この世の全てから守りたいの 君の心の輝き、淡い灯火
私を包む優しい光 無くしたくないから

 緩やかな旋律に乗せる歌声は優しく、天井に向かって手を広げ、宙を抱きしめると床に膝をついて穏やかな笑みを浮かべる。サビに向かってテンポアップしたリズムに悠奈の表情も明るくなり、祈るように両手を組むと目を伏せた。透明な声が空気に溶け、キョウが前奏と同じ旋律を繰り返し、最後の和音をゆっくりと尾を引かせながら切る。ライトがゆっくりと色を落としていき、しっとりとした闇に包まれた。



 全員の歌を聞き終わると、ユナが手に持った紙に視線を落とし一呼吸置いてから顔を上げた。
「率直な意見で言うとね、歌詞がよく出来ていたなって思うのはA+Libertiesかな。ただ場景や感情を綴ったんじゃなく、もっと深い部分まで考えられている歌詞で重みがあるの。抽象的な言葉で暈したんじゃない、きちんと中身のある歌詞で、私は凄く好き。でも、勇花さんの歌詞も良いなって思うの。真っ直ぐな感じが良いわ。闇を良く表していると思う」
「アピールの方だけど、僕は悠奈ちゃんがとても良かったなって思うんだ。可愛らしくて優しい、悠奈ちゃんらしさが出せていたと思うよ。あとね、もう1人・・・いや、もう2人かな?別の意味で良いなって思ったのはラキア君とアキラ君。自分らしさが1番のアピールポイントって言い切れる君達は素敵だなって」
 シュウの言葉を受けて、アキラが一瞬だけ苦々しく視線をそらし、ラキアが嬉しそうに満面の笑みを浮かべる。
「それじゃぁ、皆歌って喉も渇いたと思うし・・・今紅茶を淹れるわ」
「あの、質問があるんですけど!お菓子も出るんですか!?」
 立ち上がりかけたユナにラキアが右腕を上げながらそう言って、真剣な瞳を向ける。
「あ、お菓子・・・考えてなかったわ。うーん、ラキアさん、買って来てくれるかしら?・・・キョウとアキラさんと一緒に」
 ユナの視線がチラリとアキラに向けられ、思わず立ち上がる。
「え、僕もですか!?」
「えぇ。なんと言うかその・・・3人は雰囲気が似てて」
 ふいと視線をそらされ、アキラが固まる。ユナさんは分かってるね!とでも言うかのようにラキアがアキラの手を取り、キョウが重たい腰を上げる。
「ふふ、仲良し兄弟さんやわ」
 舵がそう言って、ズルズルと引きずられていくアキラと、全身で喜びを表現しているラキアの後姿を微笑みながら見送る。

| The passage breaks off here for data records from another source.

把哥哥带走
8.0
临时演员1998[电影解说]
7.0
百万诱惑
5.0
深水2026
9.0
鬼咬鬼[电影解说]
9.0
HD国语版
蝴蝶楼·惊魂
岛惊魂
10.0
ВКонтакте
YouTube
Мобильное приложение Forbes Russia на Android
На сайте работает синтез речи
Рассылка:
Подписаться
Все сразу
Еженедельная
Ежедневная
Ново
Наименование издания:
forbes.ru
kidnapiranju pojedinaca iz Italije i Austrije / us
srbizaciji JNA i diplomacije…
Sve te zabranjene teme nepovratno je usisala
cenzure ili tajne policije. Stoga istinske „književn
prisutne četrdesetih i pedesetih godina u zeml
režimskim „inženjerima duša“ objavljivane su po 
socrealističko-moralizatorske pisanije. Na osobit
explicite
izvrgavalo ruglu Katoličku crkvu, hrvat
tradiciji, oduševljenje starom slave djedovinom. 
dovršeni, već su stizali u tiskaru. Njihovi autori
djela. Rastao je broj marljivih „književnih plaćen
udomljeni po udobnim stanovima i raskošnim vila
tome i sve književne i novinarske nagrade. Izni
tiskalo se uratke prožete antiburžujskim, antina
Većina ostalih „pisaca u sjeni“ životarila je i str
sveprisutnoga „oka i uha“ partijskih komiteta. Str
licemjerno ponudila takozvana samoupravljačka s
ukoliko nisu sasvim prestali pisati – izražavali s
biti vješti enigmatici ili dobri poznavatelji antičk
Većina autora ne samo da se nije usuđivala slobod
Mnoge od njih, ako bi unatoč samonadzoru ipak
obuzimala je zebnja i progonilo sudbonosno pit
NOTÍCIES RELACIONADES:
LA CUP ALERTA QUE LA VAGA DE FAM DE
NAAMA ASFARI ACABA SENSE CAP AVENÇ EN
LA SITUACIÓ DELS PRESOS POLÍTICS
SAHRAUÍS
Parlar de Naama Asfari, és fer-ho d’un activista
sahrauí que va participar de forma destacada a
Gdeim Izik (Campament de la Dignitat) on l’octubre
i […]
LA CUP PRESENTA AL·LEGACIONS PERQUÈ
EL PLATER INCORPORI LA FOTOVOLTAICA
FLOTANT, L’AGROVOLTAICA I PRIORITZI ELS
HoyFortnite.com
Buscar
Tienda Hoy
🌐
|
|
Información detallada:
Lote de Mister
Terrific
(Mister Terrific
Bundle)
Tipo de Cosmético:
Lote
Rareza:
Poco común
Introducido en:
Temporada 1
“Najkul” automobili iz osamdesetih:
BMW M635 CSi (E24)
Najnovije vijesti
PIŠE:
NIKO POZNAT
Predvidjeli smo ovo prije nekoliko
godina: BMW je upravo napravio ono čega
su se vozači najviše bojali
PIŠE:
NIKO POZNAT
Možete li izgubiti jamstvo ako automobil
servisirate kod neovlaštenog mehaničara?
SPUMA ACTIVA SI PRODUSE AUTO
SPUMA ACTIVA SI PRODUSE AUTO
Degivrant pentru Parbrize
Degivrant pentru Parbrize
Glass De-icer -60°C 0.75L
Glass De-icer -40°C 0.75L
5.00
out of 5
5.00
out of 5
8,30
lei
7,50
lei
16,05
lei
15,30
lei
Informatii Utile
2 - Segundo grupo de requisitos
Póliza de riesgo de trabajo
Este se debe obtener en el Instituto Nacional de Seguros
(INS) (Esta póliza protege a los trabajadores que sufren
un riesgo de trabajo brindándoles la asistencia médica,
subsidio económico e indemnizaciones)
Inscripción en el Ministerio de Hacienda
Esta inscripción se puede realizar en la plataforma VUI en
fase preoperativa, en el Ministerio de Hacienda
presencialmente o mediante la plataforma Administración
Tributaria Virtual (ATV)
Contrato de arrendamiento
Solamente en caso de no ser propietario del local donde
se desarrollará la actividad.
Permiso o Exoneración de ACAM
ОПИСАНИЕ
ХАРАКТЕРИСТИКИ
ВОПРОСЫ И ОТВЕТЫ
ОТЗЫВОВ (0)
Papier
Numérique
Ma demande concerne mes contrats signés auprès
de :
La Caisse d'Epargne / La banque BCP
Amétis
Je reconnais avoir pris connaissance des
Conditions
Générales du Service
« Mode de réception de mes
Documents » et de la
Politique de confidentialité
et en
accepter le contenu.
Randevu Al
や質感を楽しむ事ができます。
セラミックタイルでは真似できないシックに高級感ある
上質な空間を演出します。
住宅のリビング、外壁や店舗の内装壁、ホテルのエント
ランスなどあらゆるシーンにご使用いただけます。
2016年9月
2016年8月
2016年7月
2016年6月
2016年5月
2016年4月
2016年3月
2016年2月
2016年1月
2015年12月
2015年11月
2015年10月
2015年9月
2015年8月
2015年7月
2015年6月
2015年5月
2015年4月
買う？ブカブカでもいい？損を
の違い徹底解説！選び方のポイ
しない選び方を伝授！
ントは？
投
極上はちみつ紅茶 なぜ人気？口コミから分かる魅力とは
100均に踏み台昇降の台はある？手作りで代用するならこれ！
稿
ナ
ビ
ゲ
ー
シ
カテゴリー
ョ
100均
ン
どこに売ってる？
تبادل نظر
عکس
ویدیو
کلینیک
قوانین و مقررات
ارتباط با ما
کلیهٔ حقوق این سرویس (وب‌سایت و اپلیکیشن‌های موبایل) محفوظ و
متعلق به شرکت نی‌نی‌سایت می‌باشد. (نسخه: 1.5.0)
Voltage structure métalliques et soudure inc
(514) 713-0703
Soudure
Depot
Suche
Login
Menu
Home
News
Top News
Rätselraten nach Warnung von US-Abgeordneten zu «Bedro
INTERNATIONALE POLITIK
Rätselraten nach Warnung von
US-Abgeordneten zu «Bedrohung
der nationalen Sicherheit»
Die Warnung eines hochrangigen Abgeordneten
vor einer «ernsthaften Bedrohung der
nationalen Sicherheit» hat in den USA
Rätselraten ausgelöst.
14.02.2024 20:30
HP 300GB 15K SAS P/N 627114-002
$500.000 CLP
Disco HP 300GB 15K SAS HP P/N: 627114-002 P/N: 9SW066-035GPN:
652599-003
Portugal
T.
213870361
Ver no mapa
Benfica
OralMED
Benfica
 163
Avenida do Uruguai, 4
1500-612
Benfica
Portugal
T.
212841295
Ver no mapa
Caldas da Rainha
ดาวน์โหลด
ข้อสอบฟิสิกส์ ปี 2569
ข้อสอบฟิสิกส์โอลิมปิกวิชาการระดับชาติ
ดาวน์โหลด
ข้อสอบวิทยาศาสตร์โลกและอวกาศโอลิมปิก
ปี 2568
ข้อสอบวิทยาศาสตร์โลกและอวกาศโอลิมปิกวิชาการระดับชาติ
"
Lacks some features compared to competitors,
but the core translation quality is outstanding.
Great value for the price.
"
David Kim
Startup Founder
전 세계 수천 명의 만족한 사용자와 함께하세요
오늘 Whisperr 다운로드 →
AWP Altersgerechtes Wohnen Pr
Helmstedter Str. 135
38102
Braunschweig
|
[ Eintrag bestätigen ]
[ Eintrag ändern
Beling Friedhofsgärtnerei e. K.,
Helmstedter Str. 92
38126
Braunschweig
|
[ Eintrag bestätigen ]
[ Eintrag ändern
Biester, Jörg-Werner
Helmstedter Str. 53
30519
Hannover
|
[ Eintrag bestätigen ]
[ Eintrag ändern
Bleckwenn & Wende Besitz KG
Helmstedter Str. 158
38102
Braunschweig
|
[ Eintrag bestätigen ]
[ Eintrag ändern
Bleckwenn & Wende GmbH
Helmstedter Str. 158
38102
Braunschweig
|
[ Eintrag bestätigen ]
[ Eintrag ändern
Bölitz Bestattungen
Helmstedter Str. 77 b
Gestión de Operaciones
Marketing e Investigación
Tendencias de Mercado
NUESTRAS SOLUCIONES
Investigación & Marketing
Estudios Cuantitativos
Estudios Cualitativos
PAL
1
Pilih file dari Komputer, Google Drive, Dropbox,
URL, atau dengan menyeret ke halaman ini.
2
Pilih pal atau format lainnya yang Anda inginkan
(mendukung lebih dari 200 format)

「私は3人が帰ってくる前にお茶の用意をしておかないと・・・お砂糖とミルクと、あ・・・レモンもいるかしら」
 どう思います?と急に話を振られ、勇花が驚きながらも3つとも出しておいた方が良いと言葉を返す。
「私、お手伝いしますね」
 悠奈がそう言ってユナの隣に立ち、ゼフィルもユナに聞きながらお皿やコップを出す。桃音が気を利かせてテーブルの上を拭き、ゼフィルから受け取ったコップやお皿を並べていく。
「ユナさんは紅茶が好きなんですか?」
「えぇ。優しい味・・・大好きです」
 にっこりと、満面の笑みを向けられて舵が思わずたじろぐ。やや戸惑いながらも笑顔を返し、ユナからポットを受け取るとテーブルの真ん中に置く。
「後はお菓子の到着を待つだけですね」
「どんなものを買ってきてくださるのか、楽しみですね」
 桃音とゼフィルが小さく笑みを浮かべながらそう囁き、女の子の雰囲気が漂うその空間に、勇花とシュルウが少し居心地悪そうに視線を彷徨わせる。
「きっと、とっても甘くて美味しいものですよ」
 悠奈がそう言った時、玄関のほうから音が聞こえ・・・
「ラキちゃんに任せれば間違いはないと思いますわ」
 舵が太鼓判を押し、期待を膨らませる面々の前に戻ってきた3人の手には真っ白な包みが握られ、甘い香りがふわりと漂い・・・
 弾む会話は楽しく、真っ白なティーカップから立ち上る湯気は甘い香りを纏いながら天井へと吸い込まれて行った・・・。